Salon international du livre d’Alger
Un hommage appuyé a été rendu, lundi à Alger, au dramaturge et homme de théâtre, Abdelkader Alloula, à travers une évocation de son parcours exceptionnel d’intellectuel en perpétuelle écoute de sa cité, soucieux de donner à la pratique du 4e art, les outils didactiques nécessaires qui lui permettent de répercuter sur les planches, la réalité et les préoccupations de la société algérienne.
Invitée à une rencontre en marge du 24e Salon international du livre
d’Alger (Sila), sur l’œuvre “inachevée” de Abdelkader Alloula, la
professeure et spécialiste de la littérature maghrébine, Najet Khadda a
estimé que celui qui se voyait déjà, “héritier d’Ould Abderrahmane Kaki et
Kateb Yacine”, avait “mis en place une réelle réflexion théorique sur le
théâtre algérien”, saisissant dès le départ, la nécessité d'”adapter” sa
formation faite dans les “méthodes occidentales” à “sa propre culture”.
Faisant part de la vision du dramaturge par rapport aux notions de,
l’espace, le temps et l’action, trois éléments constituant la règle des
trois unités dramaturgiques, l’oratrice, soutenant son propos par une série
d’anecdotes vécues par Alloula, a évoqué le souci de celui-ci, à
s’imprégner du “terrain” pour, a-t-elle dit, “esquisser l’identité et
l’essence du Théâtre algérien”.
S’appuyant sur une expérience vécue par l’homme de théâtre, où des
paysans, venus assister à une de ses représentations en pleine montagne,
loin du modèle de l’architecture du “théâtre à l’italienne”, ont mis les
chaises de côté pour s’assoir à même le sol et en forme arrondie, ont
provoqué l’imaginaire du metteur en scène qui adoptera la “Halqa” comme
premier “trait” du théâtre qu’il recherche.
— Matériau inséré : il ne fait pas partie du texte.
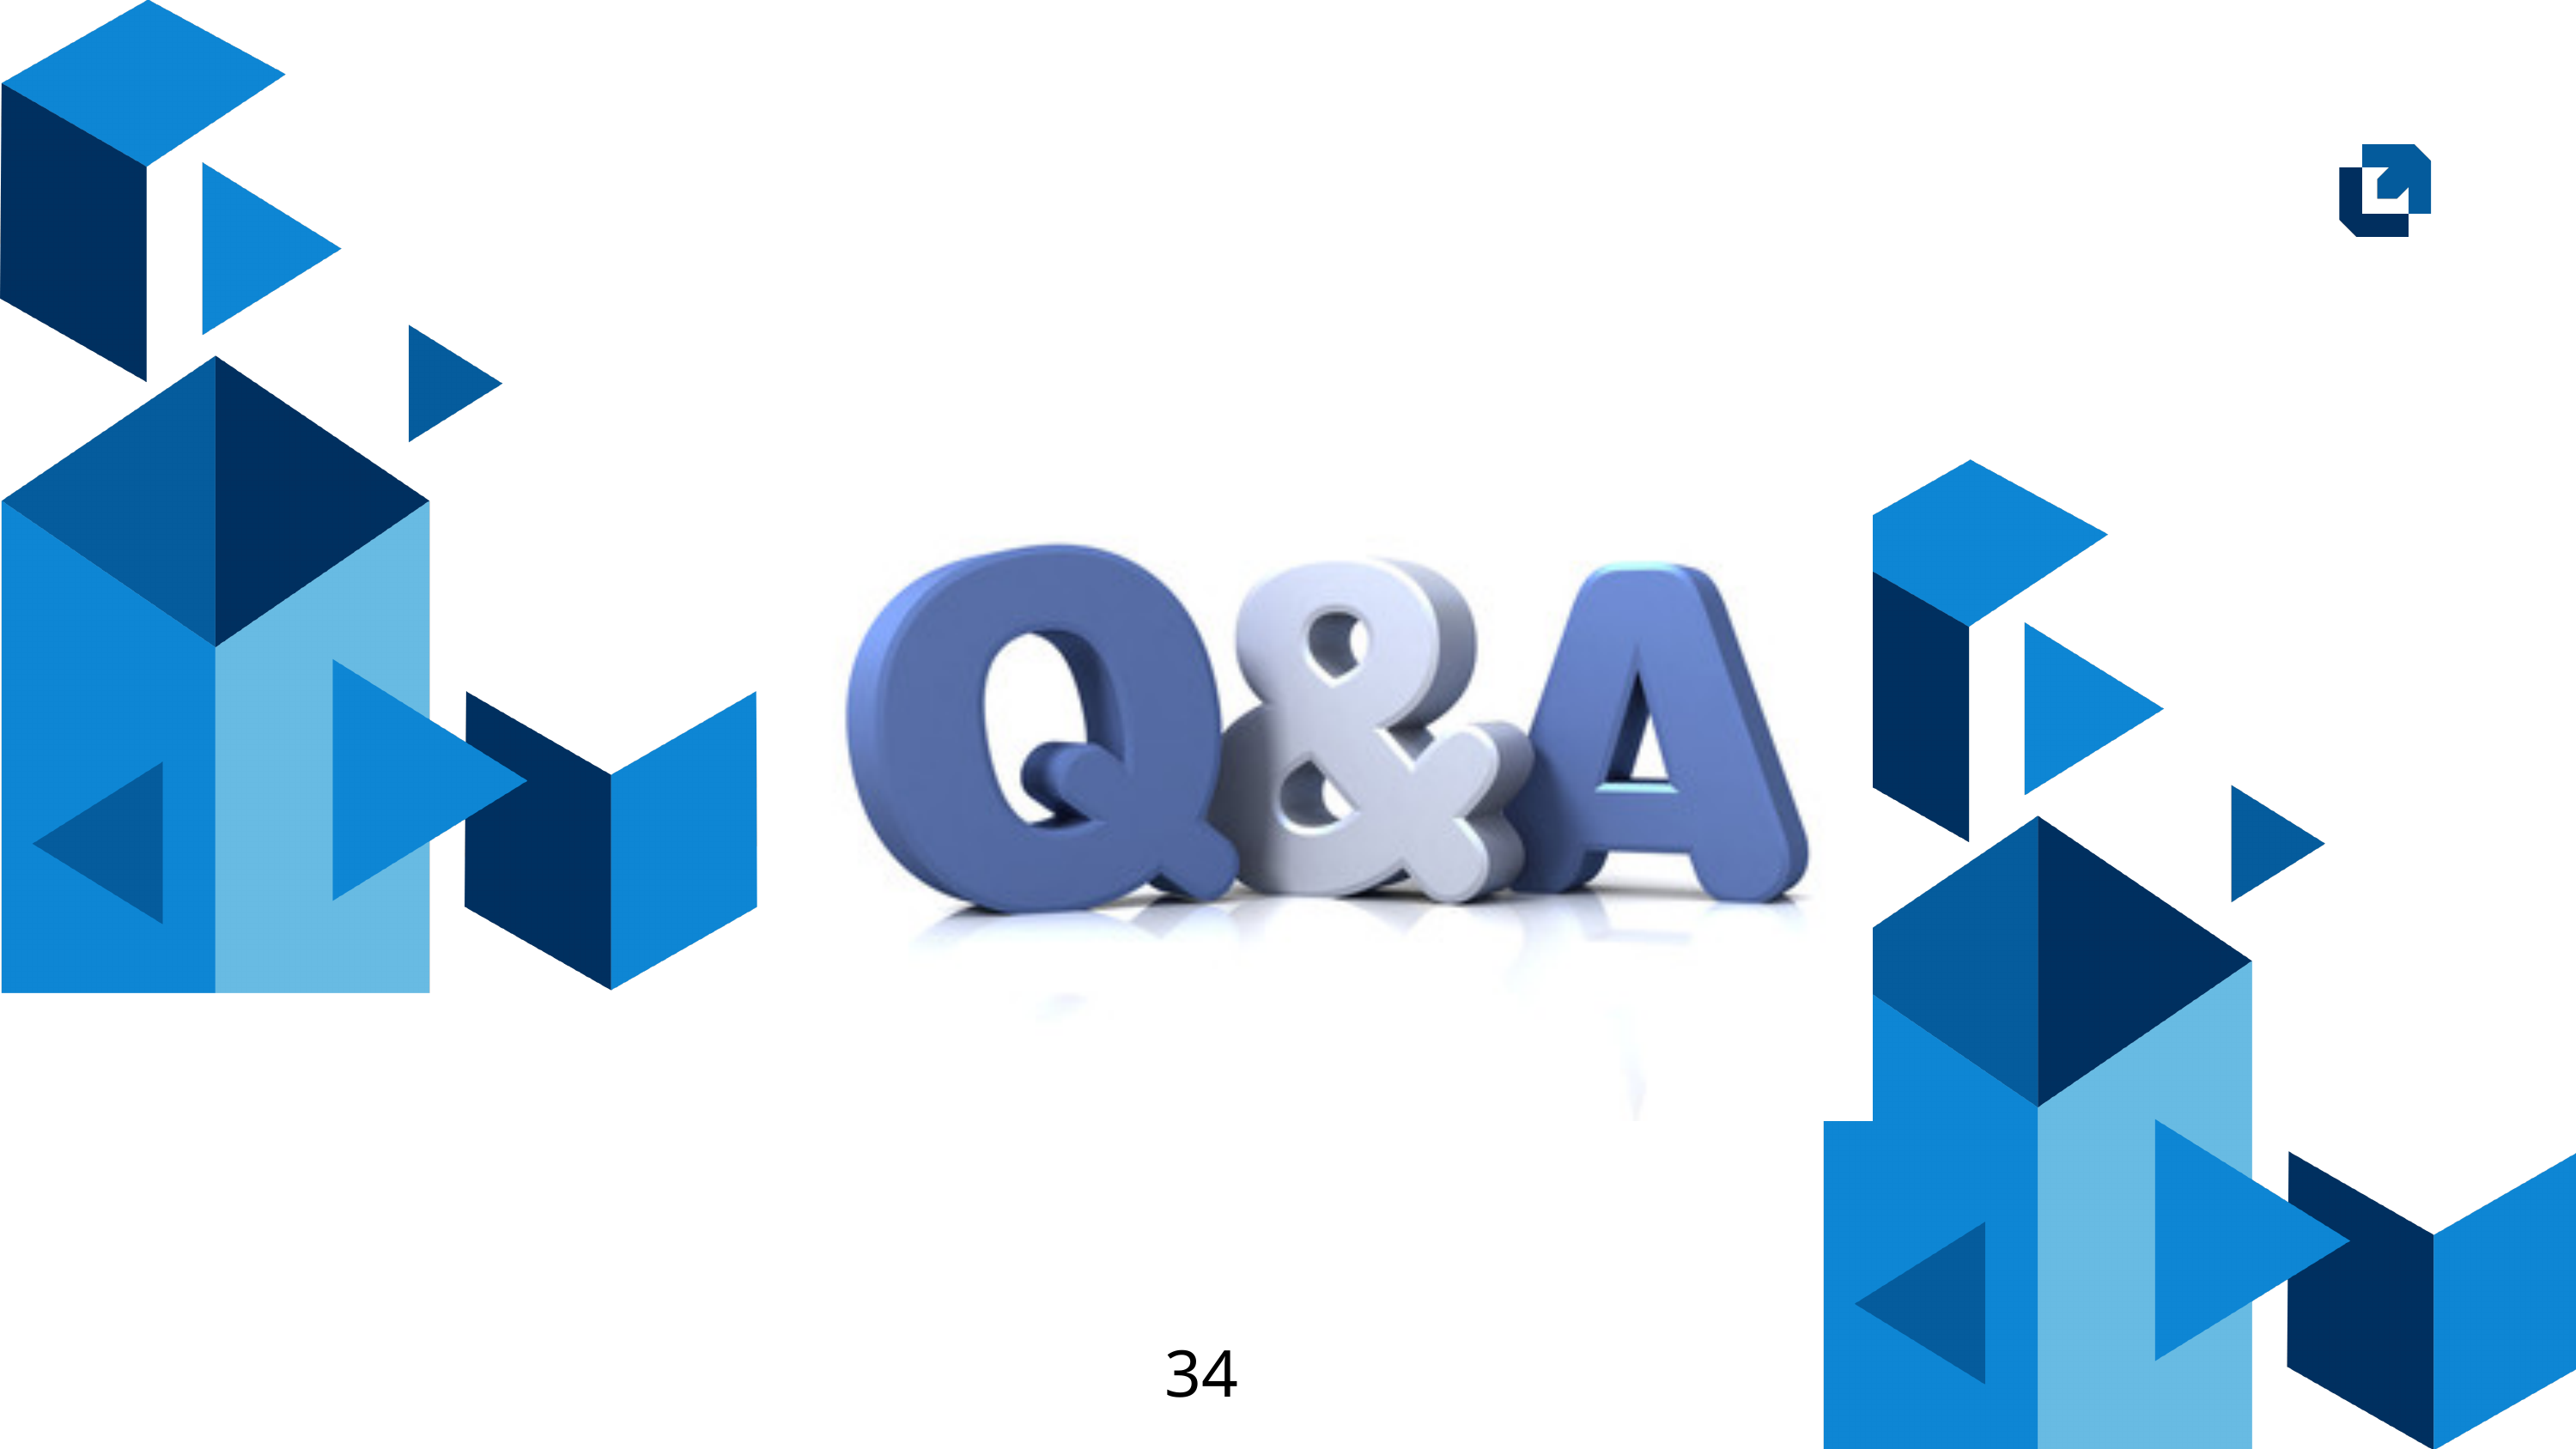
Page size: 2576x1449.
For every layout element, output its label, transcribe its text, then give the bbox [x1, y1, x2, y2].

C’est avec “El Ajwed”, passant par “Legwal” que Abdelkader Alloula,
poursuit Najet Khedda, parvient, après de longues recherches, à une
conception d’une scénographie minimaliste, quasiment sans décor, faite
d’une combinaison judicieuse de la “halqa et l’architecture du théâtre à
l’italienne”.
La disposition du public en forme de cercle, incitera le comédien Alloula
à tirer profit de cette proximité pour créer le personnage du “Gouwal”, qui
apparait après un brouhaha provoqué par des comédiens en déplacements dans
tous les sens, puis qui s’arrêtent et se taisent brusquement. Dans ce bel
élan de recherche, Alloula ira jusqu’à faire participer quelques
spectateurs, auxquels seront confiées les premières répliques du spectacle
qui poseront les termes du sujet à traiter et mettront en situation le
public, explique encore la conférencière.
A chaque représentation, ses enseignements et les différentes expériences
vécues en temps réel par le dramaturge avec le public, aiguiseront
davantage son sens de l’observation, lui permettant ainsi de saisir la
prépondérance de la “temporalité de la prestation” (temps présent), sur
celle de l’auteur de l’œuvre originelle, ajoute l’intervenante.
Et c’est avec le verbe, le texte, la langue dialectale “châtiée” et la
poésie du Melhoun, considérés par le “Géant des planches”, comme des
éléments “importants” dans la dramaturgie, que Najet Khadda, conclura sa
contribution, racontant à l’auditoire l’anecdote qui conduira Alloula à se
défaire de la linéarité dans le déroulement d’une trame faisant de
l’interaction avec les spectateurs une de ses priorités, et à s’investir
dans l’un des plus importants chantiers de son œuvre: la quête de la
“langue intermédiaire”, à travers une recherche approfondie et minutieuse
de la parole juste, puisée du terroir et à la portée de tous.
L’écrivain et romancier sénégalais, Pape Samba Kane, deuxième invité à
rendre hommage à Abdelkader Alloula, disparu le 14 mars 1994, victime d’un
attentat terroriste, soulignera la ressemblance, dans l’un des genres de
théâtres au Sénégal, de la disposition en cercle du public, avec celle
pratiquée dans la Halqa, confirmant l'”importance du rôle de l’interaction
des comédiens avec le public” dans ce genre de configuration.